HERBERT GEORGE PONTING (1871-1935)

Details
HERBERT GEORGE PONTING (1871-1935)

Terra Nova at the Ice-foot, 16 January 1911.

Blue grey-toned carbon print, 17¾ x 12¾in., signed H.G.Ponting in pencil on recto, titled, dated and inscribed Terra Nova Captain Falcon Scott - edge of Antarctic Ice Barrier, 1903 [sic.] in ink in a later hand on paper label on verso.

LITERATURE:
H.G. PONTING, The Great White South, London 1921, illustrated opp. p.72 ('The Terra Nova was wonderfully picturesque as she lay berthed alongside the ice; she was a type of nowadays seldom met with on the seas, and her square rigged masts and rugged hull, mirroed in the water, lent great effect to my pictures ... One day a small iceberg bore towards her, scraping along the ice-foot until its further progress was arrested not a hundred yards away. This berg was all a-hanging icicles, from the warmth of the sun, and it was composed with the ship to add a treasured page to my now rapidly growing album (H.G. Ponting, op. cit., p. 72)).

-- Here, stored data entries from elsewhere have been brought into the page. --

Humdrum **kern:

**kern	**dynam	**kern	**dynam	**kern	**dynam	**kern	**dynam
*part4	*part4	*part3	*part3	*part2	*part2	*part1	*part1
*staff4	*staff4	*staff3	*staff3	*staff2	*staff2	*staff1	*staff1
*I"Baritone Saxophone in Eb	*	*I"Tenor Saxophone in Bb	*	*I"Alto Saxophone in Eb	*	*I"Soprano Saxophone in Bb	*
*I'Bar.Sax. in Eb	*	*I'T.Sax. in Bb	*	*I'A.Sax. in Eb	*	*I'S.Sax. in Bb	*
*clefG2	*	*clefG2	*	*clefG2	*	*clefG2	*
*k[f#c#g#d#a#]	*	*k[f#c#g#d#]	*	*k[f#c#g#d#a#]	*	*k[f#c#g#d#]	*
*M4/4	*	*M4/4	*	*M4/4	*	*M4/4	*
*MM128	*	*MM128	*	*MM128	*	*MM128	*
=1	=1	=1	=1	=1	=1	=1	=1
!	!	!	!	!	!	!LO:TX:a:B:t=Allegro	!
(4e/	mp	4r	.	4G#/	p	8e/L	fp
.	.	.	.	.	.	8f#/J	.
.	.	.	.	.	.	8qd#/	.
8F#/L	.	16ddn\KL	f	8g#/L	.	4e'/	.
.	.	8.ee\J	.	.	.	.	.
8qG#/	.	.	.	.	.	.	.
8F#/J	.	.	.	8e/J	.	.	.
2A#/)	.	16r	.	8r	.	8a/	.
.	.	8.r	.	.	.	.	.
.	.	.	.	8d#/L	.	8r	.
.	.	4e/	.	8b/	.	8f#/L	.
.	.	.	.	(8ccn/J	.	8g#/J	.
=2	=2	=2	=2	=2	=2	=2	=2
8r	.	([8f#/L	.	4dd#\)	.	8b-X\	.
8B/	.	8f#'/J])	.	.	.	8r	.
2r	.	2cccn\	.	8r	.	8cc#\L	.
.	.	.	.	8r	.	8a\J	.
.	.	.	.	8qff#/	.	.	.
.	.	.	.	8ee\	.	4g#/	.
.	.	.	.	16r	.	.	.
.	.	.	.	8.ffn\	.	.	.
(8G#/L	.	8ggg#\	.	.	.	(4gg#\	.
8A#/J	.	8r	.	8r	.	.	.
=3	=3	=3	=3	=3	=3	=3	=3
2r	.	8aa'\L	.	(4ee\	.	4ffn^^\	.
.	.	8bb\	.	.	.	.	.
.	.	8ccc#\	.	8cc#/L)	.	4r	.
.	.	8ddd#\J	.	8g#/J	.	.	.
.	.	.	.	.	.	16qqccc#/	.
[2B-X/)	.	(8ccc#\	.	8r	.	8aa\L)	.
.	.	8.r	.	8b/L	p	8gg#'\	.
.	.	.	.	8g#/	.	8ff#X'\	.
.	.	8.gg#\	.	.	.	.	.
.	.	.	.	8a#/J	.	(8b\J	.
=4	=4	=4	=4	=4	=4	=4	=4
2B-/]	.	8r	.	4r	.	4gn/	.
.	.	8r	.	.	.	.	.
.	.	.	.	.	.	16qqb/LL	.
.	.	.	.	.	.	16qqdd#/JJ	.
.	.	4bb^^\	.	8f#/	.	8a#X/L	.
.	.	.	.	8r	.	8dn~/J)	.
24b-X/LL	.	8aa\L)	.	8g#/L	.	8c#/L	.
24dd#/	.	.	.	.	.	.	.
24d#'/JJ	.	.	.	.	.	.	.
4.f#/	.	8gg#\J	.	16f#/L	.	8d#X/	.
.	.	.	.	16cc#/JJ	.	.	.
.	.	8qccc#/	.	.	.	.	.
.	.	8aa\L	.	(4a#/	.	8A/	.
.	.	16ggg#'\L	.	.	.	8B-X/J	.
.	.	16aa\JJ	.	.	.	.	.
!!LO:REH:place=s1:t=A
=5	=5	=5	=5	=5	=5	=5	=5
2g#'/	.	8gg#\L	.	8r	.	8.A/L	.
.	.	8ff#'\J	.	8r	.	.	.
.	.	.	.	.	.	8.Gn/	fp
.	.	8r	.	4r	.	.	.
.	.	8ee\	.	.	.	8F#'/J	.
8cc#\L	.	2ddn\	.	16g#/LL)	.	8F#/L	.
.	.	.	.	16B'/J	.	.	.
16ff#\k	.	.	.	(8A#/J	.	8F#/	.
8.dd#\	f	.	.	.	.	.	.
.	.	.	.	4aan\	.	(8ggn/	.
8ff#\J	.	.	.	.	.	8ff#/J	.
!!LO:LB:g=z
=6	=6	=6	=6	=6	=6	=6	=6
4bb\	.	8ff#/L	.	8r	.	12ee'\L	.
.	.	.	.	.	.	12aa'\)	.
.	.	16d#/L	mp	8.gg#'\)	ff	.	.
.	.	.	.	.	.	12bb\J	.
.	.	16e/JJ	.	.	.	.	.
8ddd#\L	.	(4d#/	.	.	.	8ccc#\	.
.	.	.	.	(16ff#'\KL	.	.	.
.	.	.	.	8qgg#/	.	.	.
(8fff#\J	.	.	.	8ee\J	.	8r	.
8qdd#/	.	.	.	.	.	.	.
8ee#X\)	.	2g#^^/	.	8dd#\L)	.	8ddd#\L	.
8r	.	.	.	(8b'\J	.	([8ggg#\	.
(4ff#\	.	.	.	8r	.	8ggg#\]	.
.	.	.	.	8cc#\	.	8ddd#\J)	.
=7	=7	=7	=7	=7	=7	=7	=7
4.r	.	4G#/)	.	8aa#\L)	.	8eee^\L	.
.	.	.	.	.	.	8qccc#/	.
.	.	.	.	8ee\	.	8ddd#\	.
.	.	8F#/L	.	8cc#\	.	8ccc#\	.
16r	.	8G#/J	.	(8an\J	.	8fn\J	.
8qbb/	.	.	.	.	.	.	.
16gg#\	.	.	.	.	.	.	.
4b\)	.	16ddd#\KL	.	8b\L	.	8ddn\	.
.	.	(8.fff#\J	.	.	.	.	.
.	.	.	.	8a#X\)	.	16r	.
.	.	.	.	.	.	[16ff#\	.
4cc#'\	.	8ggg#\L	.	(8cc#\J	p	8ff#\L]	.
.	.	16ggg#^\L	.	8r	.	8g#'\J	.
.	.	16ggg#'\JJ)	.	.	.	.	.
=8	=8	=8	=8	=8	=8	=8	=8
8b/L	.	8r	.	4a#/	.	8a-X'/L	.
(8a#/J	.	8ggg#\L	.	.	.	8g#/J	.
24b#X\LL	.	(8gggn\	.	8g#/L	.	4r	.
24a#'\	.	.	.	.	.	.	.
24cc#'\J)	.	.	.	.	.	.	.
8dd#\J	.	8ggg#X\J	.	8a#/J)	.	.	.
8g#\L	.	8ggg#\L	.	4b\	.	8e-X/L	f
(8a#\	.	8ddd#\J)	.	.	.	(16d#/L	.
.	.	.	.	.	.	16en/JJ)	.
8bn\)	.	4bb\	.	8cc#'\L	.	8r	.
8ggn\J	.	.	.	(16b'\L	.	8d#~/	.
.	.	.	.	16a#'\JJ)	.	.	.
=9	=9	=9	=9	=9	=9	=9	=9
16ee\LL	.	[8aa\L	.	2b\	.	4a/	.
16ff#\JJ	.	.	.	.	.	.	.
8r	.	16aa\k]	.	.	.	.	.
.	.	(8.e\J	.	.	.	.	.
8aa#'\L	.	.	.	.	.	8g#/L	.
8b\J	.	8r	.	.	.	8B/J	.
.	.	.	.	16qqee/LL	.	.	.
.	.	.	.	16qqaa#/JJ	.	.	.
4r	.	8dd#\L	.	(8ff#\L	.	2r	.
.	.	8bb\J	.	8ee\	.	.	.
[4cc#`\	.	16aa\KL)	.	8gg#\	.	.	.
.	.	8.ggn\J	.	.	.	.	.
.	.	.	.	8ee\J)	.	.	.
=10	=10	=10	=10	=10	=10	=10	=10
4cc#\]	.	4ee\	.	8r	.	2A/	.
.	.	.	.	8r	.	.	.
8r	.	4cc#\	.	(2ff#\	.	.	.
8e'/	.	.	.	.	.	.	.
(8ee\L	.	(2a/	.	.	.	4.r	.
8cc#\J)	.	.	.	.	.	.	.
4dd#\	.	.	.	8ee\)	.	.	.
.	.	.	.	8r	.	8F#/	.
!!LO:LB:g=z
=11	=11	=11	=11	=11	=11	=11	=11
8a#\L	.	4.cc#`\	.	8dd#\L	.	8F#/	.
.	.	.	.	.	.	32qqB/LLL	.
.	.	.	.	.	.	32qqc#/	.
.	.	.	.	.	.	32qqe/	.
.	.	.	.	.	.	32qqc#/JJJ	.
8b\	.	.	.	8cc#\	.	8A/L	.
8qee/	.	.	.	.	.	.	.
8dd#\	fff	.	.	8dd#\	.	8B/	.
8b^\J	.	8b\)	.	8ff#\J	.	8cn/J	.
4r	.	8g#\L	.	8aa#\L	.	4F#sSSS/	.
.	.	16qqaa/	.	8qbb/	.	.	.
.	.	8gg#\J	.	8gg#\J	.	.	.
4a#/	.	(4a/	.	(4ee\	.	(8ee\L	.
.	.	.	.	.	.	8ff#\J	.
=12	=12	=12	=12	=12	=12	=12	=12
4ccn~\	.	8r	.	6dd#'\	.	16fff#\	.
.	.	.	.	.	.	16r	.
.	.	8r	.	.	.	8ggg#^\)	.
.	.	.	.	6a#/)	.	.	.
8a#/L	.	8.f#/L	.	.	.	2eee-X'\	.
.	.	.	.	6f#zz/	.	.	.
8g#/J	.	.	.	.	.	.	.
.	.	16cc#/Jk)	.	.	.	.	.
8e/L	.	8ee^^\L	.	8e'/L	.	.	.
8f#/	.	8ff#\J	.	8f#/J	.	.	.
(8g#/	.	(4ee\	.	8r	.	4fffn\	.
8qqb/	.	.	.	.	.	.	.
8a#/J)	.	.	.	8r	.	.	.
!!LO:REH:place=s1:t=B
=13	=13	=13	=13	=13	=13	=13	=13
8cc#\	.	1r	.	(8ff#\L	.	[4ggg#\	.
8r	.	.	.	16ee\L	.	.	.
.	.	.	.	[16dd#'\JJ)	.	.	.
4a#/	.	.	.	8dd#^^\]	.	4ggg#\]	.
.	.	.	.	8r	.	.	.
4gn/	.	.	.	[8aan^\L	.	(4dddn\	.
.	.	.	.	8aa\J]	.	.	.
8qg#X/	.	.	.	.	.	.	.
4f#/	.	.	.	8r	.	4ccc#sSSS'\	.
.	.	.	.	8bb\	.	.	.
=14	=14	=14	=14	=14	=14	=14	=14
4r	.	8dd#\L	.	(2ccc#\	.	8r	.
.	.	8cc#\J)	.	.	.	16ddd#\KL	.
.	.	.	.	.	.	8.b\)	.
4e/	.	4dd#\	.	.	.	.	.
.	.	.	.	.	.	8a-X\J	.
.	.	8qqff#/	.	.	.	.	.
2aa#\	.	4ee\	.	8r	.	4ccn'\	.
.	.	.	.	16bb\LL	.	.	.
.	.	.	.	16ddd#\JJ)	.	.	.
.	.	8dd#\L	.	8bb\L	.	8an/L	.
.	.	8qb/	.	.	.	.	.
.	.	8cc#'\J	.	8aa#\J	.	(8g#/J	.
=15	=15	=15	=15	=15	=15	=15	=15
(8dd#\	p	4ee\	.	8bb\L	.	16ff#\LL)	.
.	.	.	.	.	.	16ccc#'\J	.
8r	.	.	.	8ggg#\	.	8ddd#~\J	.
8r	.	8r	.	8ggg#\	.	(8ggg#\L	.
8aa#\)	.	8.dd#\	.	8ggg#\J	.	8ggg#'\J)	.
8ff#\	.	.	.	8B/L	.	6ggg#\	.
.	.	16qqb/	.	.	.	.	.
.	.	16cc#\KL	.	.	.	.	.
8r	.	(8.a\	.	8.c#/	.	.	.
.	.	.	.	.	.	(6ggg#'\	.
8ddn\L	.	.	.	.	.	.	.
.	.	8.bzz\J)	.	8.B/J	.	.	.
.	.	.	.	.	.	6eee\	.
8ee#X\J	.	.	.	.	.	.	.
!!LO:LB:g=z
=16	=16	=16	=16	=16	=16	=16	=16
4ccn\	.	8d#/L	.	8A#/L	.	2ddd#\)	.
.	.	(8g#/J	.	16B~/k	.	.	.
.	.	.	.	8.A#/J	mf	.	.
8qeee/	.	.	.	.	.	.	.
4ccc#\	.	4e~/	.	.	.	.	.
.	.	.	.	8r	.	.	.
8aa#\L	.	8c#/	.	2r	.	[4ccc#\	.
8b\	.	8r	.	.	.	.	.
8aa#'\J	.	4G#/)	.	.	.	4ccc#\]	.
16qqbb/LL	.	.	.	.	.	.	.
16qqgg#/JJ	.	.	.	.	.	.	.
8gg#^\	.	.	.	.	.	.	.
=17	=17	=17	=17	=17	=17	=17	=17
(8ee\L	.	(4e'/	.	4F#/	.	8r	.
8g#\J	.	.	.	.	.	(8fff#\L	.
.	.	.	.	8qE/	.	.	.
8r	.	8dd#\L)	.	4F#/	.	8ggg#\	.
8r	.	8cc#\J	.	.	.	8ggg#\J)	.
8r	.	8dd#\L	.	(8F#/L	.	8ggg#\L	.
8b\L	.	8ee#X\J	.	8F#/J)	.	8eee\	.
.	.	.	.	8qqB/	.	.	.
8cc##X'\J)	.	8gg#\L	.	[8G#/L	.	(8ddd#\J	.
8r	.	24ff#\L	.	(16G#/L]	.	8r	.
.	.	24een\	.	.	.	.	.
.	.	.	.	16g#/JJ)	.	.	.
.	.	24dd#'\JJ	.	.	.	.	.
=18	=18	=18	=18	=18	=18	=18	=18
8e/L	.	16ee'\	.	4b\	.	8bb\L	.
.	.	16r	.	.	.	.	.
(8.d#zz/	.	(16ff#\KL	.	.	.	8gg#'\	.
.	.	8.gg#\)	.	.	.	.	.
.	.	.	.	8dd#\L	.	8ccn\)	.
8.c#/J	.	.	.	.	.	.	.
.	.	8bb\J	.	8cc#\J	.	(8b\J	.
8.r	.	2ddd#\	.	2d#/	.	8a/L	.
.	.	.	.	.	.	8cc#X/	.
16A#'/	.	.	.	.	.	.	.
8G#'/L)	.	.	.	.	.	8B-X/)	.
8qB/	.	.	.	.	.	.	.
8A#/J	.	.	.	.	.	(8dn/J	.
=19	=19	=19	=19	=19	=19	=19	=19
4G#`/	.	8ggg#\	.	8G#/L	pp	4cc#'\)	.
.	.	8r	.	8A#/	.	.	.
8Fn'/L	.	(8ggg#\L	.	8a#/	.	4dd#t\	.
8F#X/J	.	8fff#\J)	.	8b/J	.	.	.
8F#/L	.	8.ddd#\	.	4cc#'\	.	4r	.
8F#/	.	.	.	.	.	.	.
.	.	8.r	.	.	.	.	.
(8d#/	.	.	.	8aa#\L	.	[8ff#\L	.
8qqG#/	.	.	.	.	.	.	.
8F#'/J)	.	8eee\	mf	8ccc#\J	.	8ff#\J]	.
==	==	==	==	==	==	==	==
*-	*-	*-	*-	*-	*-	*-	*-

The Terra Nova, originally a Dundee whaler, had first visited the Antarctic as one of the relief vessels sent by Sir Clements Markham to help Scott's beleaguered expedition aboard the Discovery. She transported Scott's second expedition to the Antarctic, arriving at Cape Ross in early January 1911. After landing the shore parties and supplies and carrying out some exploration she sailed for New Zealand. She returned to Cape Ross in February 1912 with the survivors of the expedition to New Zealand on 1 April 1912.